Deepgram’s New Text-to-Speech AI Model Outperforms ElevenLabs and Open AI

4 days ago 9

Published on April 15, 2025
In AI News

Deepgram’s Aura-2 could be a wild card entry for enterprise use cases.

Deepgram, a voice AI platform, on Tuesday launched Aura-2, its next-generation text-to-speech (TTS) model. The company calls it the world’s most professional and cost-effective enterprise-grade TTS solution.

In blind tests by users specifically for conversational enterprise applications, the model outperformed leading competitors like ElevenLabs, Cartesia, and OpenAI.

Aura-2 is built on top of Deepgram Enterprise Runtime (DER), a custom infrastructure layer for its speech models.
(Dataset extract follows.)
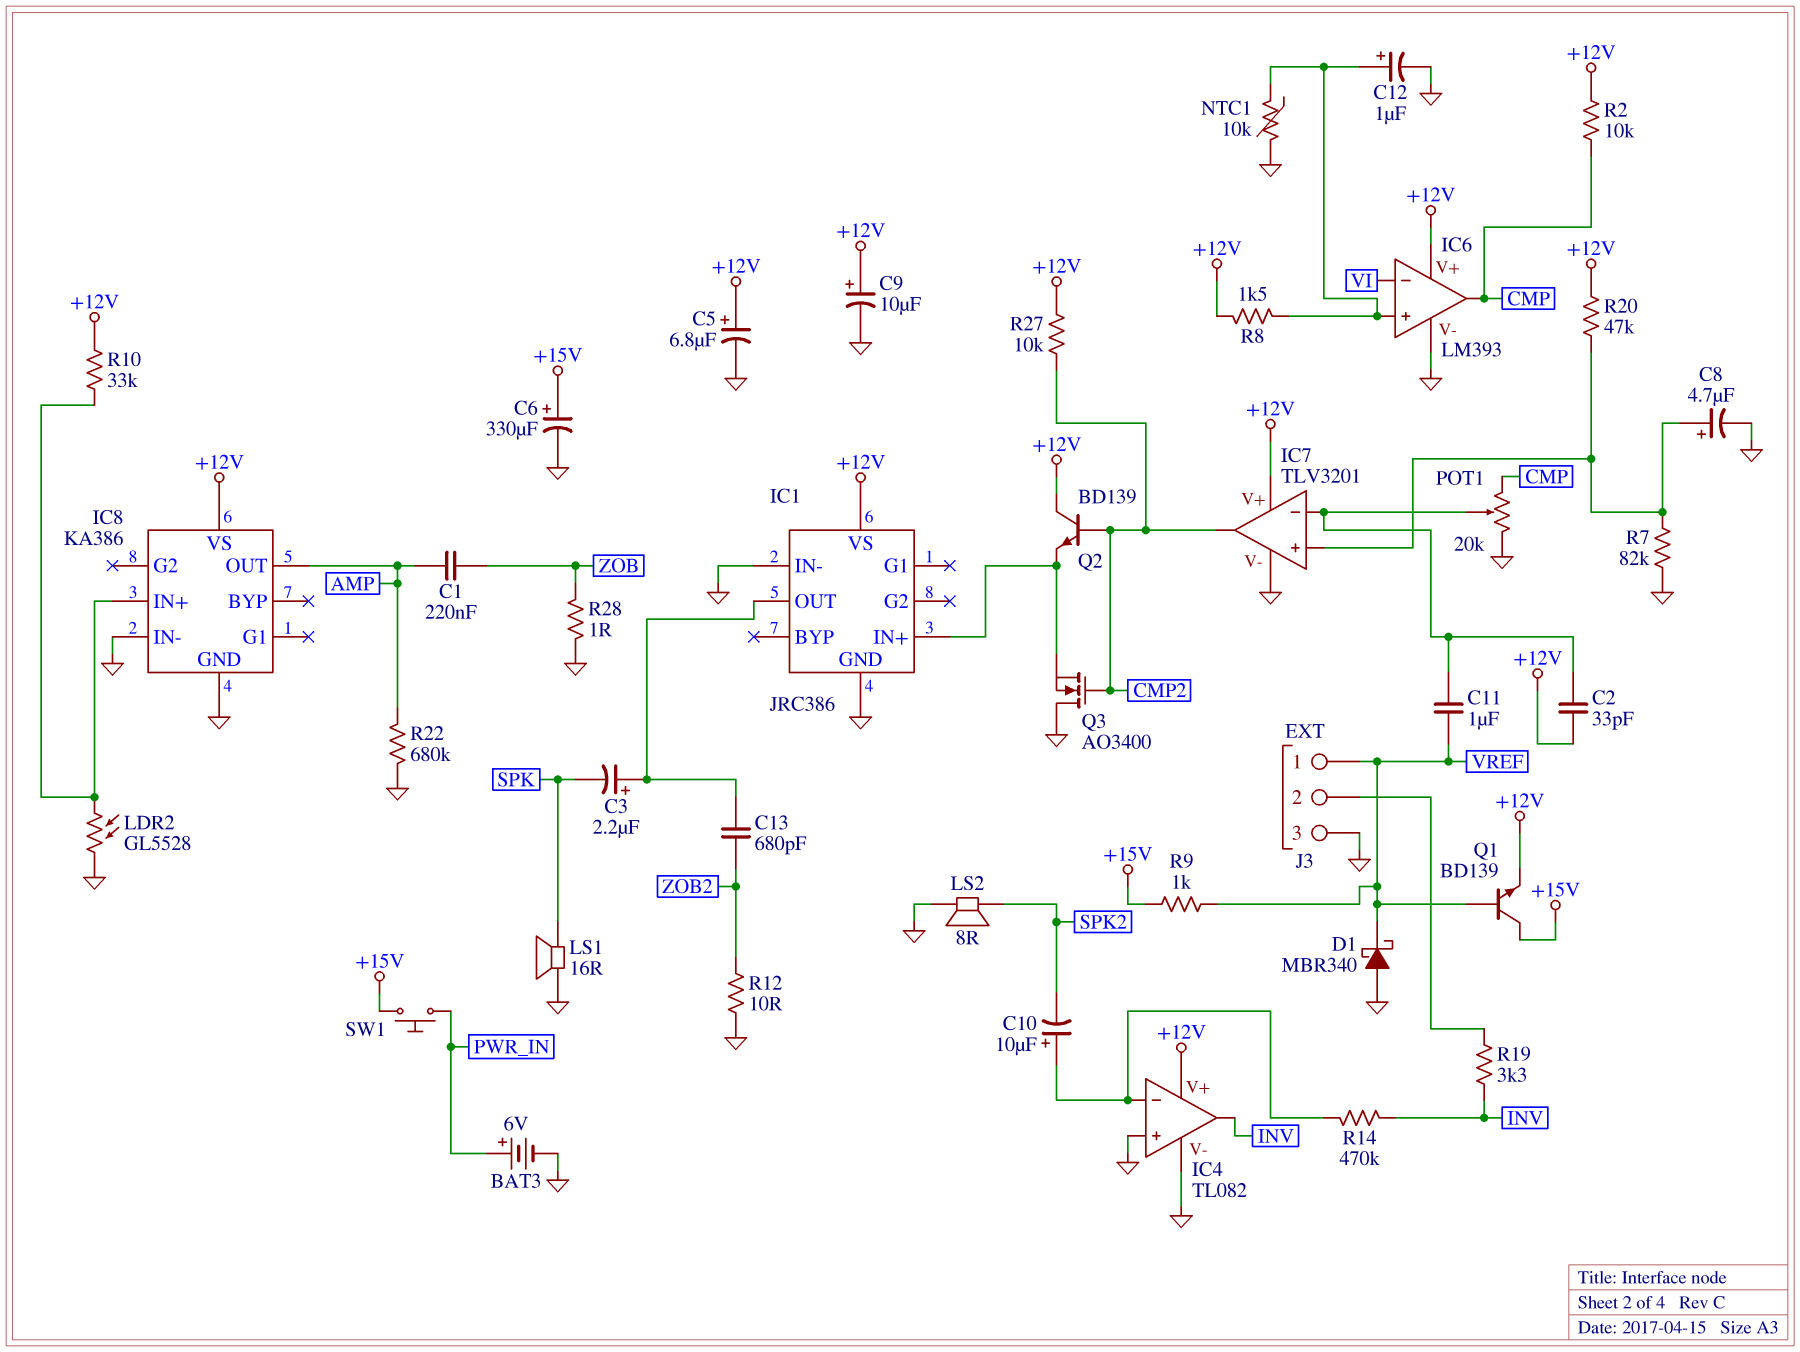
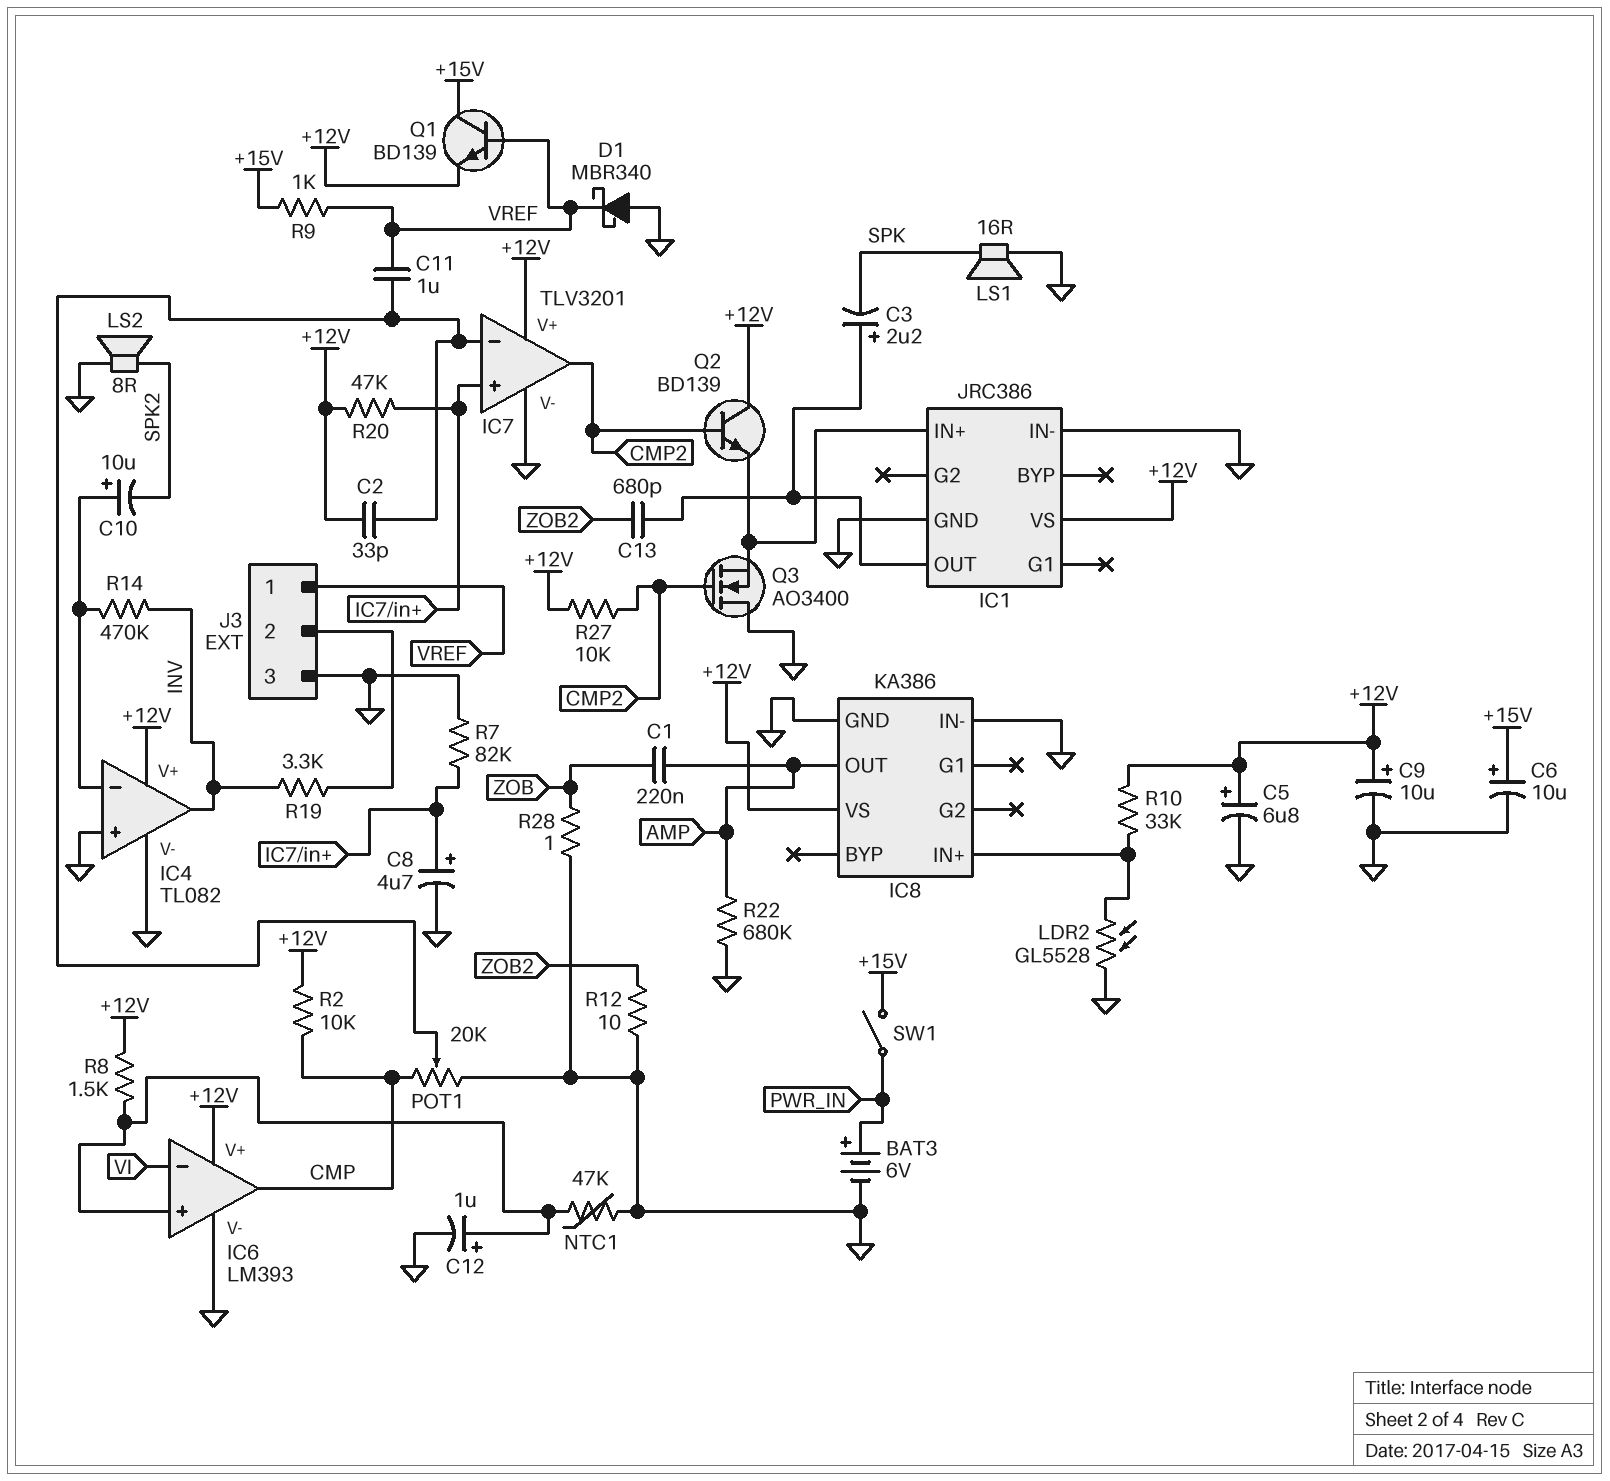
C6: 330uF (plus +15V, minus GND) -> 10uF (plus +15V, minus GND)
NTC1: 10k (GND, IC6/in+) -> 47k (GND, IC6/in+)
SW1: button (+15V, PWR_IN) -> switch (+15V, PWR_IN)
It aims to provide domain-specific pronunciation, professional voice quality, and context-aware delivery with the speech generated.

With this, developers can enhance real-time enterprise interactions across various use cases, including customer service, virtual agents, and AI-powered assistants.

Aura-2 can be deployed via cloud or on-premises APIs. Moreover, new users will receive $200 in free credits to try the model’s capabilities on the official website.

The company explains a significant gap in enterprise-optimised voice AI, which requires a natural-sounding voice and domain-specific pronunciation. Deepgram’s Aura-2 attempts to bridge this gap for business-critical environments.

“In head-to-head comparisons across enterprise scenarios, Deepgram came out on top nearly 60% of the time,” the company stated. As per the chart shared, Aura-2 was preferred by users 61.8% compared to 38.2% for ElevenLabs. Similarly, a preference of 52% can be seen in comparison to 48% for OpenAI.

When asked about the model’s different use cases, Natalie Rutgers, VP of product for Deepgram, told AIM: “While people can use Aura-2 for podcasts and other entertainment use cases, that isn’t our focus with this offering. Our customers care about having real-time voices that represent the people you’d hear at your appointments, your pharmacy, and your customer service lines.”

Rutgers also mentioned that the model supports English voices, including British and Australian accents, with multilingual support underway.

Deepgram’s Aura-2 is also optimised for real-time performance. It claims to deliver fast response times, with a sub-150ms time-to-first-byte.

The model claims to offer the lowest pricing compared to ElevenLabs Flash and Cartesia Sonic. Deepgram explains, “At $0.030 per 1,000 characters, it offers substantial savings compared to alternatives like Elevenlabs Turbo ($0.050) and Cartesia Sonic ($0.038).”

The company states that usage-based pricing eliminates quality/cost tradeoffs, enabling uniform voice experiences at every touchpoint while maintaining performance and managing costs.